__WHAT NEEDS TO BE DONE__. Copy each line of the items below without changing anything.

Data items
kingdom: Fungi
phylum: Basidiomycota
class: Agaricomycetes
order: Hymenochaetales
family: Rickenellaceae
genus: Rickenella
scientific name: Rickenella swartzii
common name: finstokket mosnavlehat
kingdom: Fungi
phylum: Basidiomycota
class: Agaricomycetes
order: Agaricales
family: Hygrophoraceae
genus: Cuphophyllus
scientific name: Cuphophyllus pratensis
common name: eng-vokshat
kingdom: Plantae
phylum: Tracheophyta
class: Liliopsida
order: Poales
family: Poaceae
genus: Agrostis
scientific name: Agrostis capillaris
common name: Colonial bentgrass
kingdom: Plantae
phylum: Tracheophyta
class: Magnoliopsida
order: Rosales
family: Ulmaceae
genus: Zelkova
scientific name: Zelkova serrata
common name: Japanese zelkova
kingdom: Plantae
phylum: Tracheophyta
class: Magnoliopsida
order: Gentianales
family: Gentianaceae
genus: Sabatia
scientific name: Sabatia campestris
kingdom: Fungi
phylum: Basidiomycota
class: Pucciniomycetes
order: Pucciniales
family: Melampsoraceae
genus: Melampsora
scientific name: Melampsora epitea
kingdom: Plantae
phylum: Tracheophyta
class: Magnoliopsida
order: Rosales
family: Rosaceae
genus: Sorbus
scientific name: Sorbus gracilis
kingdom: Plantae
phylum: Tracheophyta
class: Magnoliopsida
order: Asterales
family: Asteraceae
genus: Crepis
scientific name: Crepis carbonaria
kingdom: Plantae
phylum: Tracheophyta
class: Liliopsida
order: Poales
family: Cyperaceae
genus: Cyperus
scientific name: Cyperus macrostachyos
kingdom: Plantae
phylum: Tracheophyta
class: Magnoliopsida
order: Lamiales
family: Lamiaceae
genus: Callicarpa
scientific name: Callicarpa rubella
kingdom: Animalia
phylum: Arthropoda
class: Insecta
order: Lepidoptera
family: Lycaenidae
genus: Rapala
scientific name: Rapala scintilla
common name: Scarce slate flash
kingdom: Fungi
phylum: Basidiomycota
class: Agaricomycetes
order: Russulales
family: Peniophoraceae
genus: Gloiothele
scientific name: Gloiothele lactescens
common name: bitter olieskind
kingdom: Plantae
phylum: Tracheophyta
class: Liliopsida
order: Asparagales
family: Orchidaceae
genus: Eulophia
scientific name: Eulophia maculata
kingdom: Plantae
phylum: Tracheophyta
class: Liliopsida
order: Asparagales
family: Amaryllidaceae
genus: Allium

__EXERCISE OUTPUT__.
kingdom: Fungi
phylum: Basidiomycota
class: Agaricomycetes
order: Hymenochaetales
family: Rickenellaceae
genus: Rickenella
scientific name: Rickenella swartzii
common name: finstokket mosnavlehat
kingdom: Fungi
phylum: Basidiomycota
class: Agaricomycetes
order: Agaricales
family: Hygrophoraceae
genus: Cuphophyllus
scientific name: Cuphophyllus pratensis
common name: eng-vokshat
kingdom: Plantae
phylum: Tracheophyta
class: Liliopsida
order: Poales
family: Poaceae
genus: Agrostis
scientific name: Agrostis capillaris
common name: Colonial bentgrass
kingdom: Plantae
phylum: Tracheophyta
class: Magnoliopsida
order: Rosales
family: Ulmaceae
genus: Zelkova
scientific name: Zelkova serrata
common name: Japanese zelkova
kingdom: Plantae
phylum: Tracheophyta
class: Magnoliopsida
order: Gentianales
family: Gentianaceae
genus: Sabatia
scientific name: Sabatia campestris
kingdom: Fungi
phylum: Basidiomycota
class: Pucciniomycetes
order: Pucciniales
family: Melampsoraceae
genus: Melampsora
scientific name: Melampsora epitea
kingdom: Plantae
phylum: Tracheophyta
class: Magnoliopsida
order: Rosales
family: Rosaceae
genus: Sorbus
scientific name: Sorbus gracilis
kingdom: Plantae
phylum: Tracheophyta
class: Magnoliopsida
order: Asterales
family: Asteraceae
genus: Crepis
scientific name: Crepis carbonaria
kingdom: Plantae
phylum: Tracheophyta
class: Liliopsida
order: Poales
family: Cyperaceae
genus: Cyperus
scientific name: Cyperus macrostachyos
kingdom: Plantae
phylum: Tracheophyta
class: Magnoliopsida
order: Lamiales
family: Lamiaceae
genus: Callicarpa
scientific name: Callicarpa rubella
kingdom: Animalia
phylum: Arthropoda
class: Insecta
order: Lepidoptera
family: Lycaenidae
genus: Rapala
scientific name: Rapala scintilla
common name: Scarce slate flash
kingdom: Fungi
phylum: Basidiomycota
class: Agaricomycetes
order: Russulales
family: Peniophoraceae
genus: Gloiothele
scientific name: Gloiothele lactescens
common name: bitter olieskind
kingdom: Plantae
phylum: Tracheophyta
class: Liliopsida
order: Asparagales
family: Orchidaceae
genus: Eulophia
scientific name: Eulophia maculata
kingdom: Plantae
phylum: Tracheophyta
class: Liliopsida
order: Asparagales
family: Amaryllidaceae
genus: Allium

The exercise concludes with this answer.